Problem requirements
Please go through all the items below and swap every instance of "value" for "reading", leaving everything else unchanged. Omit the pictures from what you give back.

-- Opening Marker --

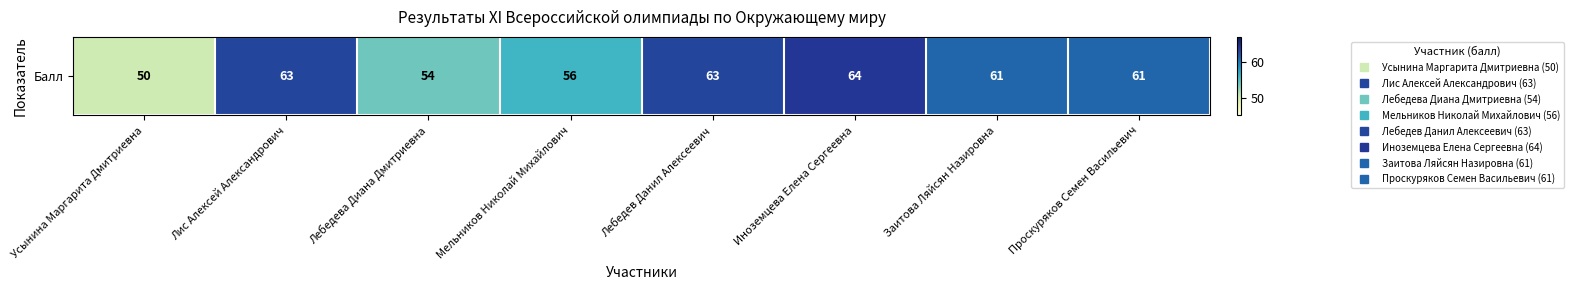

The chart shows a value of 56 at Мельников Николай Михайлович. True or false?

True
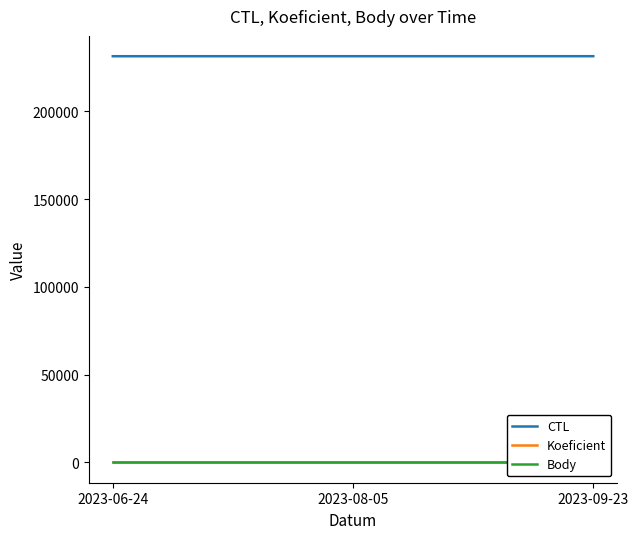

Rank the series at 2023-06-24 from lowest to highest value.

Koeficient, Body, CTL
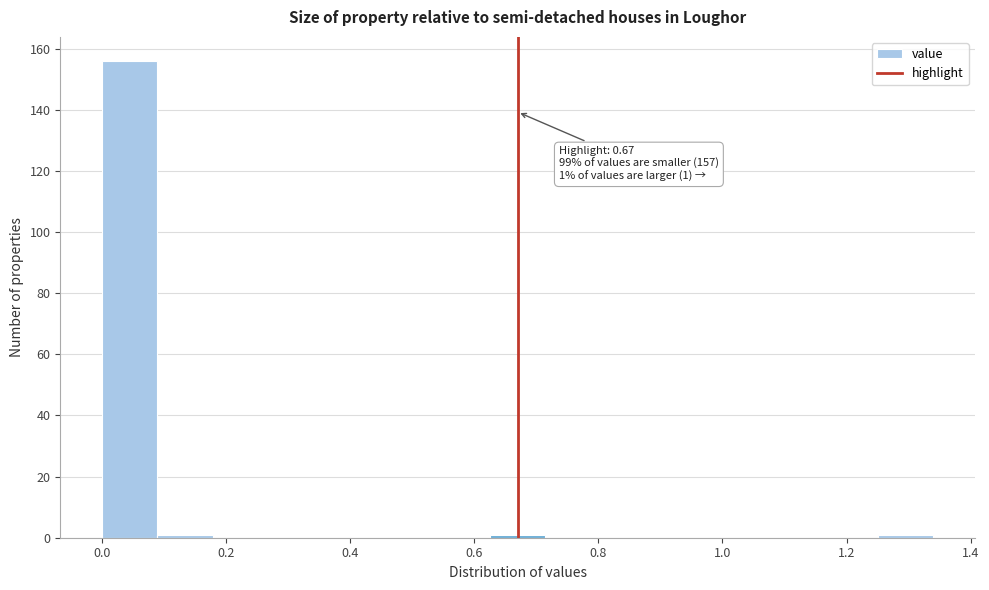

Which range on the x-axis has the tallest bar?

0.00 to 0.08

-- Closing Marker --

Response area
The chart shows a reading of 56 at Мельников Николай Михайлович. True or false?

True

Rank the series at 2023-06-24 from lowest to highest reading.

Koeficient, Body, CTL

Which range on the x-axis has the tallest bar?

0.00 to 0.08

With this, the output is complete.